The painting was exhibited at the Paris Salon in 1912 where it won the Medaille d’Honneur, to critical acclaim. What happened next, however, was completely unprecedented and led to the picture playing a significant role in an early American censorship battle. In those days, popular paintings were often reproduced as prints. In March 1913 one of these reproductions of September Morn was being displayed in the window of Fred Jackson’s Art Store in Chicago.  A passing policeman saw it, decided it was obscene, and ordered Jackson to remove the picture from his window. This he did but soon put it back.  Spotting this, the police returned, bought a copy of the picture and presented it to the Mayor, Carter Harrison Jr.   Harrison was a reformer and in 1911 had established the Chicago Vice Commission.

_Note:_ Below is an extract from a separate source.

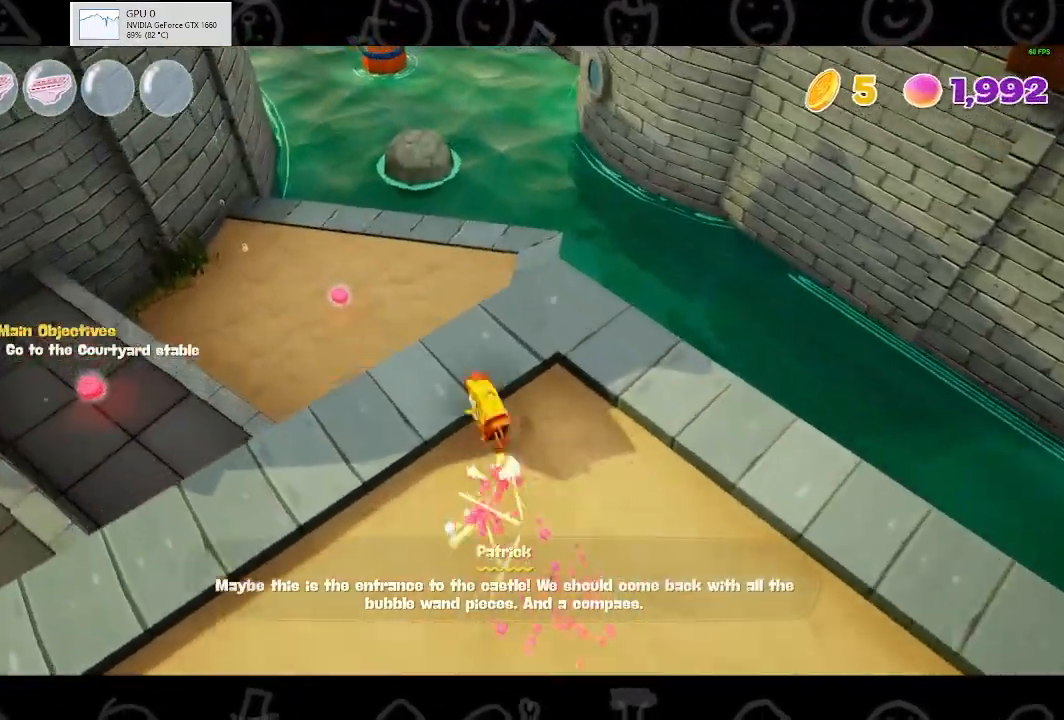
{"buttons": [], "left_stick": "up-left", "right_stick": "center", "events": [[133, "B", "up"], [367, "A", "down"], [500, "A", "up"]]}
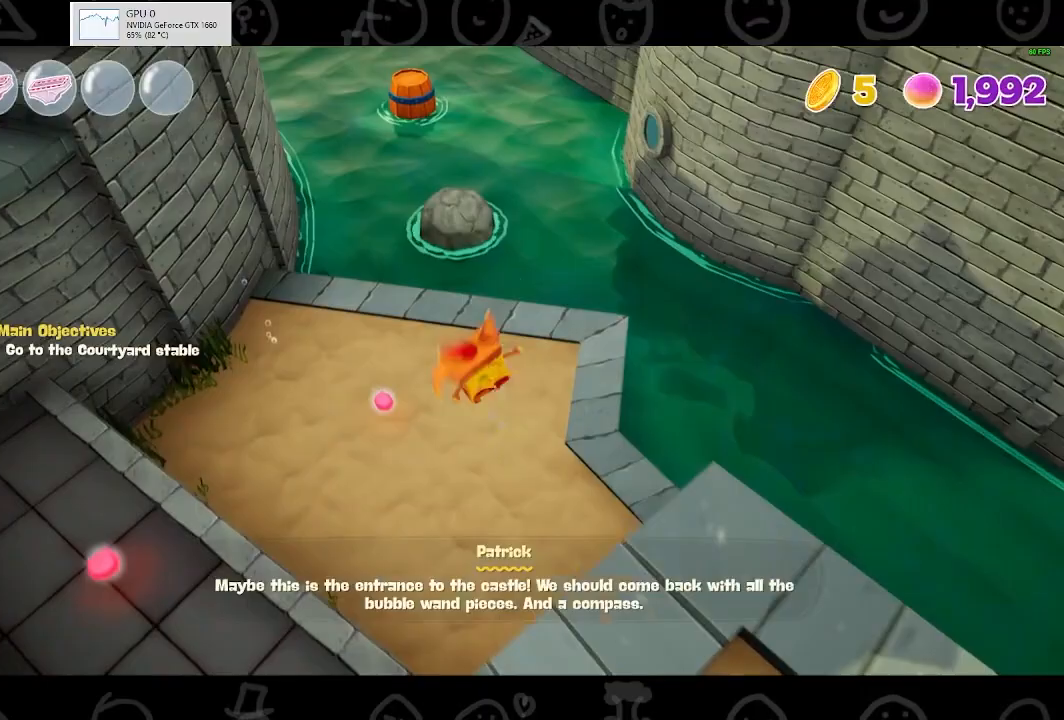
{"buttons": [], "left_stick": "up", "right_stick": "center", "events": [[333, "right_stick", "up"], [433, "left_stick", "up"], [433, "right_stick", "center"]]}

Mayor Harrison and his wife in 1913 


Mayor Harrison agreed that the picture violated the municipal code, which banned the exhibit of “any lewd picture or other thing whatever of an immoral or scandalous nature.”  They prosecuted Jackson, much to the outrage of the local artistic community. Despite testimony from local worthies that the picture was immoral and shouldn’t be viewed by children under fourteen the jury, after only thirty minutes deliberation, unanimously acquitted Jackson who immediately presented each juror with a copy of the painting, which they all gratefully received. This decision led to numerous shops displaying the picture so that the city then had to specifically forbid the display of “nude pictures in any window, except at art or educational exhibitions.”  Needless to say this just increased interest in the painting. The city appealed but in May 1914 the First District Appelate Court ruled that the picture was not indecent, although they made cutting comments regarding its exploitation. Only two months after the initial Chicago controversy, in May 1913, a similar furore took place in New York. Tipped off, it is said, by a school teacher, Anthony Comstock, the head of the New York Society for the Suppression of Vice entered the Braun & Co art dealers’ showroom where September Morn was on display in the window. He ordered the removal of the picture. James Kelly the salesman on duty informed Comstock that the picture was “the famous September Morning”.  Kelly allegedly replied that “There’s too little morning and too much maid.”  Kelly’s boss then later ordered the picture back into the window where it remained for five days, whilst the gallery expected the return of Comstock any day. In the end Braun & Co took the picture down themselves as the crowds it was drawing were interfering with normal customers and they'd sold all their prints anyway.. The manager of the gallery wrote an incensed letter to the New York Times and arguments raged about the picture all over America.  In December 1914 the students of a college in Ohio publicly burnt copies of the picture, along with other erotic literature and other questionable (by their standards) pictures.


Ann Pennington 


All of this just generated huge publicity for the picture. Millions of prints (some estimate as many as seven million) were sold and it was reproduced on postcards, bottle openers, cigar bands, umbrellas, watch fobs, chocolate boxes and many others. A song was written about it, there was an onstage recreation of it in the Ziegfield Follies (by the petite, 4’10”dancer Ann Pennington) and it was even the subject of a Broadway musical. It is also generally believed to have been the first nude picture on a calendar to go on sale.  Chabas himself never made any money from all these reproductions, although he did sell the original to a Russian collector, Leon Mantacheff, for the not inconsiderable sum of $10,000. It is now in the Metropolitan Museum in New York because the Philadelphia Museum of Art had turned the picture down because it had “no significance”.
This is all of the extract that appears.